My boyfriend doesn't seem to understand that I want more from our long distance
Hi, I have been in a relationship with my boyfriend since two years. It is mostly a long distance thing.
Previously, like every relationship it used to be very romantic, but now it seems the spark is gone. He is no longer romantic, he no longer sings to me like he used to previously (as music is one of his hobbies) , he does not take interest in my likings or those things which make me happy, he has changed.
When I talked about this to him, he said every relationship has this problem and we need to mature after sometime. But I still want to keep our relationship alive and cheerful. I never felt the need to change. When I am having problems and cry my heart out, all he says now is don't cry for stupid reason, just move on.
And he is being brutally honest recently. As it is a long distance relationship I have tried every possible way to make time for ourselves like video calling, asking him to watch a movie at the same time, sending him pics of what Im doing. But he does not reciprocate it the same way as me, it is rather a cold response from him.

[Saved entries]

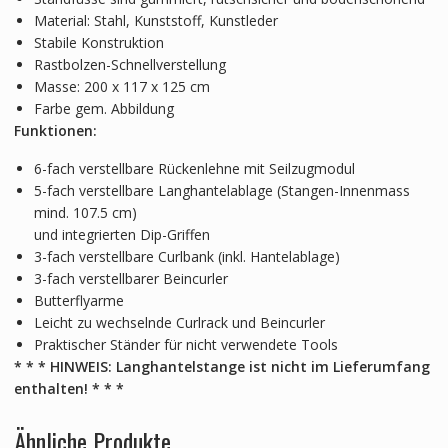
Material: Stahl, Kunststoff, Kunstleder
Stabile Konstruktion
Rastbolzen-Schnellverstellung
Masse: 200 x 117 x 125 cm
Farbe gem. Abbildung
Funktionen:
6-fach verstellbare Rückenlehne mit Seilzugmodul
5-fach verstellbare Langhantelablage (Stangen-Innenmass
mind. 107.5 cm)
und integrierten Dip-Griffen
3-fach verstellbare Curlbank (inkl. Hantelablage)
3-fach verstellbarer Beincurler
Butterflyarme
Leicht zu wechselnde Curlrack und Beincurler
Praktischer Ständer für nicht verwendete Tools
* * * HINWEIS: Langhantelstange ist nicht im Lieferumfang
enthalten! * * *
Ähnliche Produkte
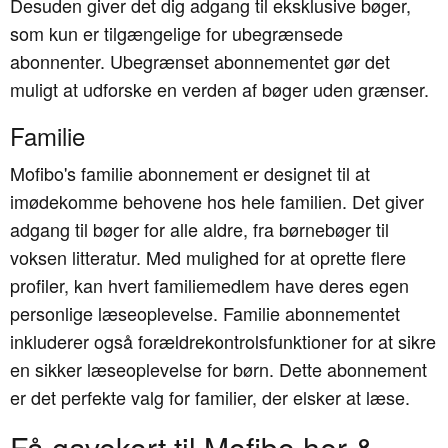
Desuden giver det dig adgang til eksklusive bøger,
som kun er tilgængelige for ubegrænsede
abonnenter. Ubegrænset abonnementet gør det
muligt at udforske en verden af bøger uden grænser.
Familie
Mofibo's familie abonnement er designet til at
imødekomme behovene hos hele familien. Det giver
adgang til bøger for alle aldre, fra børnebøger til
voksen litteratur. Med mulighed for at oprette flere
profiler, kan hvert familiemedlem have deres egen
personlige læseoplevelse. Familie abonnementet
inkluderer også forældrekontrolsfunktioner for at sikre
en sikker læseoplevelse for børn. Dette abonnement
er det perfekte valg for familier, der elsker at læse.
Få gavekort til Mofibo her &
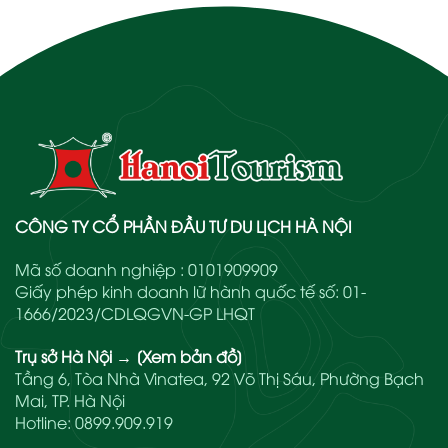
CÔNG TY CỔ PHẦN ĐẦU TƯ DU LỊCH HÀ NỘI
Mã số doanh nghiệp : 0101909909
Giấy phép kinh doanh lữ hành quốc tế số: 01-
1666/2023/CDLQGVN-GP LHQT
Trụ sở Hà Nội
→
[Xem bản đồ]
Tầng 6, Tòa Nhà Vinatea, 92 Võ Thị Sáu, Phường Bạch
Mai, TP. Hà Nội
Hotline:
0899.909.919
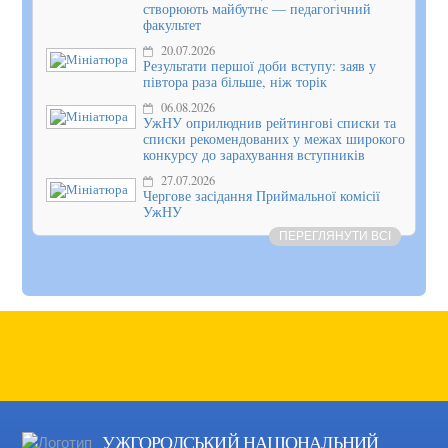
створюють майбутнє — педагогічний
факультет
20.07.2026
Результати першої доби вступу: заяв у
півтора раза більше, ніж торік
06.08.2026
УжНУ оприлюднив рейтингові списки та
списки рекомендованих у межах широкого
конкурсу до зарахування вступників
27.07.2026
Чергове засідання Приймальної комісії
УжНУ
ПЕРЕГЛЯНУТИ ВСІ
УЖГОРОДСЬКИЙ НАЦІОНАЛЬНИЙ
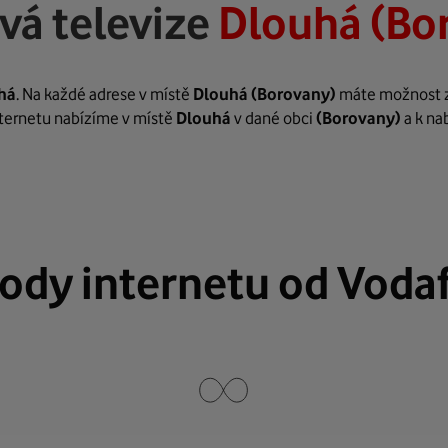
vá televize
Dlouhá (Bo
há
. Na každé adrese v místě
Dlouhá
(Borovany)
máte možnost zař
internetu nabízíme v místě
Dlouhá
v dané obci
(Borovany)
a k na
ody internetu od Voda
---
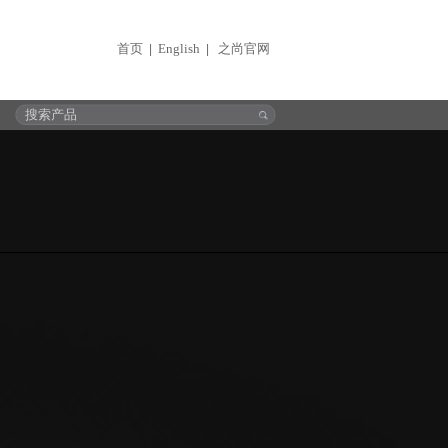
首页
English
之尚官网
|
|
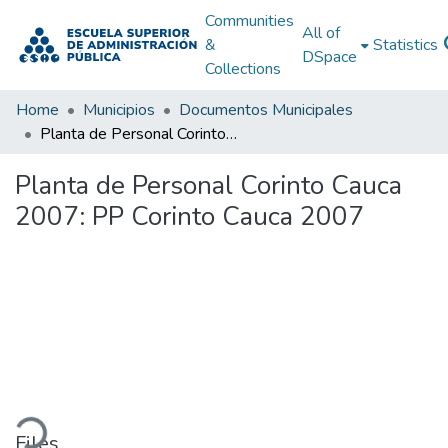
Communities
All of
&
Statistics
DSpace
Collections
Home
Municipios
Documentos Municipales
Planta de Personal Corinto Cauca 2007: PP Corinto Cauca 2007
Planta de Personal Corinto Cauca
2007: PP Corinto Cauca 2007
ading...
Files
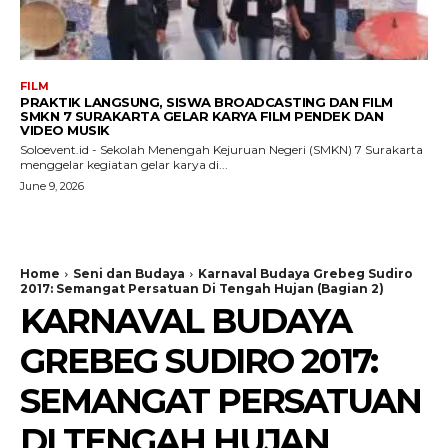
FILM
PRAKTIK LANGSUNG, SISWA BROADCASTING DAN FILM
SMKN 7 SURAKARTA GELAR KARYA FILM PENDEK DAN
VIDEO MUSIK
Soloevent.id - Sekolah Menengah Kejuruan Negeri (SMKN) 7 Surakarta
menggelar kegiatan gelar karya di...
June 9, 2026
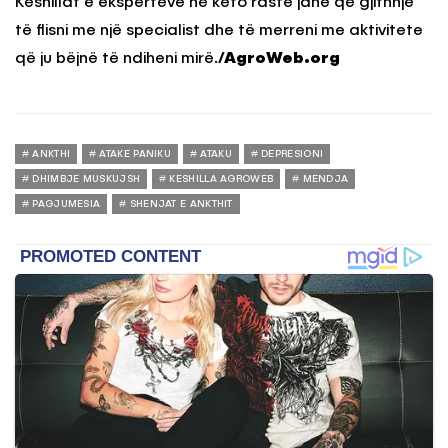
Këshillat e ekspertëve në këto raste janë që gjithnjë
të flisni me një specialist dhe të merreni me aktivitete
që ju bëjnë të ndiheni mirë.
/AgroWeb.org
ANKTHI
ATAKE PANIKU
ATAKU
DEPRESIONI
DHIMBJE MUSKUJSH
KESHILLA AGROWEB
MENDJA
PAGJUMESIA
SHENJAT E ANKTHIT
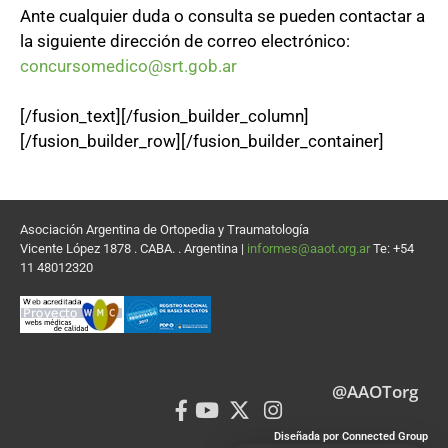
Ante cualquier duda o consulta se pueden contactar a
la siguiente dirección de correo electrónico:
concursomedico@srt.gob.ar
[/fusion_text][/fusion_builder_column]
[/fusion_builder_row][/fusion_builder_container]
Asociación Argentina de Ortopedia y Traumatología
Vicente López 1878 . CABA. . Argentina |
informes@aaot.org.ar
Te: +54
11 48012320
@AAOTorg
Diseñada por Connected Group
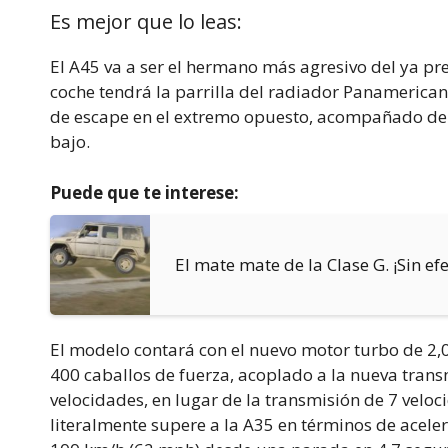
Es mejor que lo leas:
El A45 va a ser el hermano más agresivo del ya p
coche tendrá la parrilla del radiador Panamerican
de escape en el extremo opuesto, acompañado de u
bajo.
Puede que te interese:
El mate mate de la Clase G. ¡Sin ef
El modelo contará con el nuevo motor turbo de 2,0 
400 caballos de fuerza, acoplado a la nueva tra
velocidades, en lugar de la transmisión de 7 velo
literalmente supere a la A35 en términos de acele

**TASK INSTRUCTIONS**
(1) Copy the long-distance relationship post between "Previously, like every" and "he has changed.", inclusive, and change "spark" to "excitement".
(2) Summarize the long-distance relationship post in two sentences.
The saved entries are separate material, apart from the text.

**RESPONSES TO THE EXERCISE**
(1)
Previously, like every relationship it used to be very romantic, but now it seems the excitement is gone. He is no longer romantic, he no longer sings to me like he used to previously (as music is one of his hobbies) , he does not take interest in my likings or those things which make me happy, he has changed.

(2) The writer has been in a mostly long-distance relationship for two years and feels the romance is gone, since the boyfriend no longer sings or takes interest in what makes the writer happy. He says every relationship has this problem and they need to mature, and he gives a cold response to the writer's efforts to make time together through video calls, watching movies at the same time and sending pictures.